Table 1 Parameters obtained from fitting circuit model to impedance data

6 Conclusions

This study presents a microfluidic device that can perform physical capture and measure impedance by impedance spectroscopy at the single cell level. This microfluidic device comprises a PDMS channel with micro pillars and a glass substrate with electrodes. The experiments reveal that the single HeLa cell is successfully captured by the micro pillars. Its impedance is measured by impedance spectroscopy at frequencies of between 1 and 100 kHz. The commercial software CFD–ACE+ is adopted to study the flow of the microstructures in the channel; the probability of cell capture by three micro pillars is about 10%. Additionally, an equivalent circuit model, incorporating the cell, dielectric capacitance and electrodes, is established. The circuit can be modeled electrically as Z cell in parallel with C di and both in series with a pair of R e.
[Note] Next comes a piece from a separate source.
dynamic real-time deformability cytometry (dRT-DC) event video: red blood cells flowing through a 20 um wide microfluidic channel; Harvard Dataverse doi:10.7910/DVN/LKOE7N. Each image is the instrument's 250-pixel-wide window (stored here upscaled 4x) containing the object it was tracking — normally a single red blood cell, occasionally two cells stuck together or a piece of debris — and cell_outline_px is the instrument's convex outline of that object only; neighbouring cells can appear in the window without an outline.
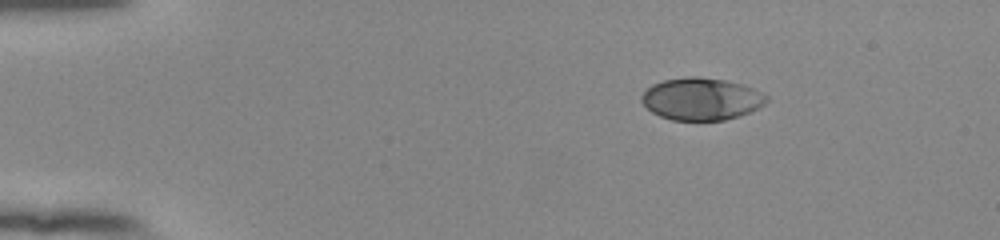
{"species": "human", "species_latin": "Homo sapiens", "temperature_condition": "room temperature", "stored_images_in_passage": 46, "camera_frame_rate_fps": 3000, "um_per_image_px": 0.085, "donor": {"sex": "female"}, "frame": {"image": 1, "passage_image": 1, "time_ms": 0.0, "image_size_px": [1000, 240], "cell_outline_px": [[768, 100], [764, 104], [740, 116], [724, 120], [672, 120], [660, 116], [652, 112], [640, 100], [640, 96], [652, 84], [664, 80], [688, 76], [696, 76], [724, 80], [740, 84], [752, 88], [768, 96]], "centroid_in_image_um": [59.59, 8.41], "position_along_channel_um": 25.4, "area_um2": 30.58}}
The equivalent circuit model fits the experimental results closely at various operating voltages. The system parameters can be obtained from the curving fitting of all samples. According to the experimental results for HeLa cell and isotonic solution, the magnitude of the HeLa cell is smaller than magnitude of isotonic solution about 1∼2 orders at 0.1 and 0.5 V because this cell is more conductive than isotonic solution. The results of the HeLa cell experiments show that the magnitude of the HeLa cell declines as the frequency increases at all operation voltages because the HeLa cell is capacitive. Furthermore, increasing the operating voltage reduces the magnitude of the HeLa cell impedance because a strong electric filed may increase the exchange of ions between cytoplasm and isotonic solution. Below the operating voltage of 0.9 V, the system impedance responds like a parallel circuit below 30 kHz and like a series circuit between 30 and 100 kHz. The phase of the HeLa cell impedance is characteristic of a series circuit when the operating voltage exceeds 0.8 V because Z cell is then significant.